SumOpinions: sumarização automática de opiniões sobre pontos turísticos

Detalhes bibliográficos
Ano de defesa: 2018
Autor(a) principal: Freires Junior, João Holanda
Orientador(a): Não Informado pela instituição
Banca de defesa: Não Informado pela instituição
Tipo de documento: Dissertação
Tipo de acesso: Acesso aberto
Idioma: por
Instituição de defesa: Não Informado pela instituição
Programa de Pós-Graduação: Não Informado pela instituição
Departamento: Não Informado pela instituição
País: Não Informado pela instituição
Palavras-chave em Português:
Link de acesso: http://www.repositorio.ufc.br/handle/riufc/52200
Resumo: Online travel platforms (e.g.

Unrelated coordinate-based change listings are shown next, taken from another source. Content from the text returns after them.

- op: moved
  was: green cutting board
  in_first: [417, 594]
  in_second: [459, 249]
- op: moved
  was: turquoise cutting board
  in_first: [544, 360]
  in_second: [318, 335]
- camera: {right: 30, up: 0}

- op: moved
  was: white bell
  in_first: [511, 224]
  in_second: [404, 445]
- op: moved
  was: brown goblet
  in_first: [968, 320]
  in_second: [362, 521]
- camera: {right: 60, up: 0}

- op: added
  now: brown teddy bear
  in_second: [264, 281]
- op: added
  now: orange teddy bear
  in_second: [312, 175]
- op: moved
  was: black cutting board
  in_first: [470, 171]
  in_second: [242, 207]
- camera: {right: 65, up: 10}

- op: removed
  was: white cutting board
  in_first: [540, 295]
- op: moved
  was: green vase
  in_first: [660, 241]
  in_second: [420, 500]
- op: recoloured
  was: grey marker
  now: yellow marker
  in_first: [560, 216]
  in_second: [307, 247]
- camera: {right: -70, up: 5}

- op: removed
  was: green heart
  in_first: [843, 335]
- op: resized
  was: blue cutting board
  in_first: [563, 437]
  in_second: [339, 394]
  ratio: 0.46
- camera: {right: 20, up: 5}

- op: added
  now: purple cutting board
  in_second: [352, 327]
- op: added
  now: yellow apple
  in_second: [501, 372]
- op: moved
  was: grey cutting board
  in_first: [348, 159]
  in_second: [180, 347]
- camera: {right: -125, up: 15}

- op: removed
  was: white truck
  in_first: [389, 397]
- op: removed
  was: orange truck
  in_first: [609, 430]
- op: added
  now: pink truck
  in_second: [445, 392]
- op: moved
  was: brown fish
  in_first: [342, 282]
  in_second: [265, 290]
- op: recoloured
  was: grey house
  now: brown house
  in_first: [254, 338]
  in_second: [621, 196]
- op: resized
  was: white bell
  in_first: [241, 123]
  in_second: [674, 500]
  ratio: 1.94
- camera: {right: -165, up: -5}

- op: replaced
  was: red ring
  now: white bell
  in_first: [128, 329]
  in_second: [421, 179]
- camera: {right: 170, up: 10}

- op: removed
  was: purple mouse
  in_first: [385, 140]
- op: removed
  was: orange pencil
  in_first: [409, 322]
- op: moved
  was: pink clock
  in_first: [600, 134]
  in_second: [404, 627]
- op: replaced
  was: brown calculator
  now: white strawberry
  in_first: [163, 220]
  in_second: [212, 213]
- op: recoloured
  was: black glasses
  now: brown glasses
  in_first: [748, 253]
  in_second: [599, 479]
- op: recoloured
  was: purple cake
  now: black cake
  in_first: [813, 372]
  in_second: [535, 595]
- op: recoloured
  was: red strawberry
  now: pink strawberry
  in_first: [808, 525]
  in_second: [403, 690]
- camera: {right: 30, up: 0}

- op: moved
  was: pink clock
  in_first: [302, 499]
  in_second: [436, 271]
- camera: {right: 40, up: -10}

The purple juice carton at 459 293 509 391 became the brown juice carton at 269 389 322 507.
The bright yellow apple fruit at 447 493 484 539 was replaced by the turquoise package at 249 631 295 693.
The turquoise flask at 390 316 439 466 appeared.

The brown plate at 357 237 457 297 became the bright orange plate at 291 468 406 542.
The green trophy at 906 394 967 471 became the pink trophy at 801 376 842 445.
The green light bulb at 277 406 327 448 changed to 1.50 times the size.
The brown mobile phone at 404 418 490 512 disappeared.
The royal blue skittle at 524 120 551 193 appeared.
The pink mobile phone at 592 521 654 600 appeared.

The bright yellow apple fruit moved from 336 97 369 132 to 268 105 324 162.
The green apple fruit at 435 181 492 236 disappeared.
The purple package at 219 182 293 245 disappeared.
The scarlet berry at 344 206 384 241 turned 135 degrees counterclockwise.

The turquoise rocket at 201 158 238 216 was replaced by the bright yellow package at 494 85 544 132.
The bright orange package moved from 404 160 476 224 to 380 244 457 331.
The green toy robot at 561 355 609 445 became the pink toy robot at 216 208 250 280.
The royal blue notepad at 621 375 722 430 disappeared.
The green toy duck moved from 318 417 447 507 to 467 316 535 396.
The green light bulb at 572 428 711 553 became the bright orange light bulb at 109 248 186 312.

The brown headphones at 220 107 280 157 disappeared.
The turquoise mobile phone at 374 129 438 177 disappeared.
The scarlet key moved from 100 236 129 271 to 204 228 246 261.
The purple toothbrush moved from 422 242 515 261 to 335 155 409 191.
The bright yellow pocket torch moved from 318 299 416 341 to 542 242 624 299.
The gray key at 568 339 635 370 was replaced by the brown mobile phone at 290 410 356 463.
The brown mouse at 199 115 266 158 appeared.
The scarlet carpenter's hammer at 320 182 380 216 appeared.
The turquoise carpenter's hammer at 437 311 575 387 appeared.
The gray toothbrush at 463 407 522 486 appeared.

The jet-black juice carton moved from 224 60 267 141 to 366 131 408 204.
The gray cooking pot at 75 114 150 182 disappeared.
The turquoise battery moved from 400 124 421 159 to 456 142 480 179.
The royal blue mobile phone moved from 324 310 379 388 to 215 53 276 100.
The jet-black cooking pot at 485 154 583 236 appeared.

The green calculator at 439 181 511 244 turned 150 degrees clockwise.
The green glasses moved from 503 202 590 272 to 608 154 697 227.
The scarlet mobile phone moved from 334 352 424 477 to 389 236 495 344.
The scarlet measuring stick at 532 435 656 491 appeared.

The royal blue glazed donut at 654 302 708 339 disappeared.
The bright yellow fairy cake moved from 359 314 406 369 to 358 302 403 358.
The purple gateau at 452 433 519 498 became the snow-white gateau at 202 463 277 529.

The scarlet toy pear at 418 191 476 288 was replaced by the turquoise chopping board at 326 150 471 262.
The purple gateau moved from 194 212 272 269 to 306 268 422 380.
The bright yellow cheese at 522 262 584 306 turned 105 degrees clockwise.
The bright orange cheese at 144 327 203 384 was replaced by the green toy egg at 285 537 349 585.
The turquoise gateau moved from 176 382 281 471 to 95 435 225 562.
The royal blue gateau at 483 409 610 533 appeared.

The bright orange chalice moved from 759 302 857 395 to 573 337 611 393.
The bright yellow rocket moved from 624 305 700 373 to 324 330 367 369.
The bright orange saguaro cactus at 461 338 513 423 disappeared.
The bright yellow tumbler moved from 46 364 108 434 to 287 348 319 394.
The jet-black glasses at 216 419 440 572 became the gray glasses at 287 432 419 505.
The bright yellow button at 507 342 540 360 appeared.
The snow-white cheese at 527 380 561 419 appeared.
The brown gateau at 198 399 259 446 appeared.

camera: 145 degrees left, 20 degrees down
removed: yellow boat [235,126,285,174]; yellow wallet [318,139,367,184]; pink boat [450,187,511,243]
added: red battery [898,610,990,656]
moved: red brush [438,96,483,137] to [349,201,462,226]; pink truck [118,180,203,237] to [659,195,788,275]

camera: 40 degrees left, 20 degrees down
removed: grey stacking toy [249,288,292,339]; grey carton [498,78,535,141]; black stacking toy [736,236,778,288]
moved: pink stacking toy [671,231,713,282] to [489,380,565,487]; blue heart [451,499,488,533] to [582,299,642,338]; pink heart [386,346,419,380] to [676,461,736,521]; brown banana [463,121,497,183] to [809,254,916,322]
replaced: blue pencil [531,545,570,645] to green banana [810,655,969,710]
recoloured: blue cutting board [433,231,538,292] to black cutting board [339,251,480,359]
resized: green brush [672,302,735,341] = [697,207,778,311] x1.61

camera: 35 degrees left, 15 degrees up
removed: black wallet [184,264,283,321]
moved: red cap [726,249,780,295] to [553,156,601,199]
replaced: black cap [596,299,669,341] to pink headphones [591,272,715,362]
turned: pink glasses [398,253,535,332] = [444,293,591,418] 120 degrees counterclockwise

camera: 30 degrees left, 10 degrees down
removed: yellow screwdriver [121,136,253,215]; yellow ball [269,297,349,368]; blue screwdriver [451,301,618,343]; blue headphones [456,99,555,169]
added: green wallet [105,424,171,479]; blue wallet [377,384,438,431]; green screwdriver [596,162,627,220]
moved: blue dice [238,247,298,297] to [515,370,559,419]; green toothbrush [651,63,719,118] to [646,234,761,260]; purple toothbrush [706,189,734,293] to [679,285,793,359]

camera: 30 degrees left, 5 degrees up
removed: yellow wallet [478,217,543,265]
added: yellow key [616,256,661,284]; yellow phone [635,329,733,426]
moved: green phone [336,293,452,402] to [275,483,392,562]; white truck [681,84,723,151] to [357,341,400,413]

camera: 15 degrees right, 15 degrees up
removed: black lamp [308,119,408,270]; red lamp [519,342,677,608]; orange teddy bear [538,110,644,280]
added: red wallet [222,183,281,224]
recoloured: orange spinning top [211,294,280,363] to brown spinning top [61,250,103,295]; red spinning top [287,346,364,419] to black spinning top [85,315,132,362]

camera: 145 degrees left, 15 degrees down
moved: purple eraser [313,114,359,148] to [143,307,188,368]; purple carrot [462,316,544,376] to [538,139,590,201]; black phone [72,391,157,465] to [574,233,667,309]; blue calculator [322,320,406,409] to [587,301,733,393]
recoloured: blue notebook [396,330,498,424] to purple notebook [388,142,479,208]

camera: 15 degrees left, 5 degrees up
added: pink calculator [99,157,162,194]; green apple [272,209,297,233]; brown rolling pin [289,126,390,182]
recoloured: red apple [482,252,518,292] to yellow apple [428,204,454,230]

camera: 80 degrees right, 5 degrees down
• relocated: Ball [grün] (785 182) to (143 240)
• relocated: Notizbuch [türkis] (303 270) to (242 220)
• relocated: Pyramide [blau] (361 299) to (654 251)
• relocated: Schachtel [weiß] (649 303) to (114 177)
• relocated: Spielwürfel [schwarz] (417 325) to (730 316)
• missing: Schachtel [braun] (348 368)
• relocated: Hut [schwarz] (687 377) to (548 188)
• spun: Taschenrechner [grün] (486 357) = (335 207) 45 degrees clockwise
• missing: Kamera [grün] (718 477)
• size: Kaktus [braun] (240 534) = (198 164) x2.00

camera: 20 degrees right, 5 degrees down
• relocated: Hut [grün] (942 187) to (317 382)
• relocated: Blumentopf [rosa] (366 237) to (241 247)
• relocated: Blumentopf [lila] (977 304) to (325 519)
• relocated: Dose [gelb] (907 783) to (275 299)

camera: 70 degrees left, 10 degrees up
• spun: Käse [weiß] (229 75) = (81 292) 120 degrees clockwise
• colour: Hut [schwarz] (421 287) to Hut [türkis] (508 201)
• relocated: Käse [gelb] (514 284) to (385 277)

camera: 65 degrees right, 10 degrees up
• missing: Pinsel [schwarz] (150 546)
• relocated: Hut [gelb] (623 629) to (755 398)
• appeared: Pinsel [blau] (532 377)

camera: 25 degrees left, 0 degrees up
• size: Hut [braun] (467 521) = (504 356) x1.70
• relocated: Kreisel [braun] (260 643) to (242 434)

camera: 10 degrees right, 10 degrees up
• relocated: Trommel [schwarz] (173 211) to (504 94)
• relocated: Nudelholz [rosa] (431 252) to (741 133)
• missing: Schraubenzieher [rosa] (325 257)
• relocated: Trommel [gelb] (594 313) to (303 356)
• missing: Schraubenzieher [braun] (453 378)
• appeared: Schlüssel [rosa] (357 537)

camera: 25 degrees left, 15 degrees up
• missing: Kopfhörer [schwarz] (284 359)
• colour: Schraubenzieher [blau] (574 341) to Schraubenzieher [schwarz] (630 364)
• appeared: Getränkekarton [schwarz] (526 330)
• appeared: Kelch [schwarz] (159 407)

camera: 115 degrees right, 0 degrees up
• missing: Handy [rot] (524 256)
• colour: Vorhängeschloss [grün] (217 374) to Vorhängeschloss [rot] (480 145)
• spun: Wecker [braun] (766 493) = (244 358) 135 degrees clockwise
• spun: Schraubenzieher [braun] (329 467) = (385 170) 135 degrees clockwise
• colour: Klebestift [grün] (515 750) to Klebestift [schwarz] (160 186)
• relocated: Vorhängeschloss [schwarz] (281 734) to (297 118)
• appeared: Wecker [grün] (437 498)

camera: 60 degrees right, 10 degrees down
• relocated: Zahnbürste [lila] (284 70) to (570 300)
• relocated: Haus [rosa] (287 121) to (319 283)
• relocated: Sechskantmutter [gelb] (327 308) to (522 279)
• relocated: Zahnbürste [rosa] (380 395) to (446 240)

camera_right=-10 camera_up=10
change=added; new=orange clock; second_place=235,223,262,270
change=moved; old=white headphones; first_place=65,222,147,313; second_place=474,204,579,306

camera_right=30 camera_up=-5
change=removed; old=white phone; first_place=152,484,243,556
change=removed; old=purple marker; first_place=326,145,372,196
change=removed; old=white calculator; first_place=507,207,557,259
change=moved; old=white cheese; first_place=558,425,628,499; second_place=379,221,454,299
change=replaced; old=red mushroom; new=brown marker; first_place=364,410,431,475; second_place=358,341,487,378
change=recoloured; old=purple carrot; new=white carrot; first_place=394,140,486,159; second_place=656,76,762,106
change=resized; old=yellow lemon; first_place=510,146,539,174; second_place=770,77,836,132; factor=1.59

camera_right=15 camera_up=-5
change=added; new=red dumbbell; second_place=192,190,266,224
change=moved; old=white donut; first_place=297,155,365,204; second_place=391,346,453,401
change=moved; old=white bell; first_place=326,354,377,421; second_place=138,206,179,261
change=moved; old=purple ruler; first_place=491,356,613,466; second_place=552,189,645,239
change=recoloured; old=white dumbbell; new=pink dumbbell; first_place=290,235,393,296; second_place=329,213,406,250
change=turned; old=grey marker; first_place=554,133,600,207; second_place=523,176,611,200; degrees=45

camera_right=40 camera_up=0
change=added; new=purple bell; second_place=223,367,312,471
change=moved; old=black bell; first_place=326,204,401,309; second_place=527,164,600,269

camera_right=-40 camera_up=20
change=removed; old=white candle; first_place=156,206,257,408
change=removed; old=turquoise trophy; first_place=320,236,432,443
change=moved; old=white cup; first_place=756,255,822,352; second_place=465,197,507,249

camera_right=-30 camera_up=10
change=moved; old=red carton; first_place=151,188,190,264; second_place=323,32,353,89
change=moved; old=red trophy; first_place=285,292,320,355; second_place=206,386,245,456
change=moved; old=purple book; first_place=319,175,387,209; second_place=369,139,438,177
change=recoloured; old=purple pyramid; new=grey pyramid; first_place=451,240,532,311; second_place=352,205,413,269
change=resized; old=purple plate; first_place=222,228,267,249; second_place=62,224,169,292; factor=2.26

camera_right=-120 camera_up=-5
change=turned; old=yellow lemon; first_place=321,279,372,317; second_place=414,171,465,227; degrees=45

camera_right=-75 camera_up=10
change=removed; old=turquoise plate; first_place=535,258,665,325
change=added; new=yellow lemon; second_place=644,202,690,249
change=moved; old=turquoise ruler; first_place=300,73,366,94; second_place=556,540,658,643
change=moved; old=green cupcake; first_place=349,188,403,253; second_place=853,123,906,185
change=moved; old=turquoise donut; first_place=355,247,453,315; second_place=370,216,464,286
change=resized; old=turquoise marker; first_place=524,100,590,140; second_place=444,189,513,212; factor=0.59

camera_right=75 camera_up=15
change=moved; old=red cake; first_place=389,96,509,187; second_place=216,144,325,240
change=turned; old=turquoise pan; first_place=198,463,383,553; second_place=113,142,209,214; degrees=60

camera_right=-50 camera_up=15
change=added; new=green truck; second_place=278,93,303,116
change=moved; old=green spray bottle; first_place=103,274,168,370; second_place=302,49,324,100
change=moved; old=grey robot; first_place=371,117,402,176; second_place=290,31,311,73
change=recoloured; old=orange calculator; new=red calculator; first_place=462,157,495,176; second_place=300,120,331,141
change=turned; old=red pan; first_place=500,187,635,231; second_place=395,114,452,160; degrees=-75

TripAdvisor) have become very popular in recent years as they have provided easy access to a wide range of opinions, from their users’ previous experiences of tourist places, accommodations, restaurants, services, etc. In this way, travelers can use such information to create more assertive travel planning according to their preferences. However, given the large volume of user opinions, the reading and selection of relevant opinions are time-consuming and tiring, making it unfeasible to be performed manually. In this context, this work proposes a new method for summarizing opinions, aiming at the detection of relevant topics on tourist places, with the objective of reducing the number of opinions to be read and to expand the coverage of the relevant issues represented in the summary. To validate the proposed approach, we collected data from TripAdvisor and applied topic modeling algorithms, natural language processing techniques, machine learning, text similarity, and sentiment analysis to construct the summary about the opinions posted by users. Experiments were performed and compared with a state-of-the-art method in multi-document summarization. The results were evaluated based on three evaluation points: topic coverage, summary redundancy and reading difficulty. The diversity of covered topics related to the tourist places presented a considerable increase of subjects addressed in the summary in relation to the competing algorithm. Regarding the redundancy analysis, the results showed that summaries with low redundancy were generated. For assessments of reading difficulty, the results were also satisfactory, since the summaries were not difficult to be read.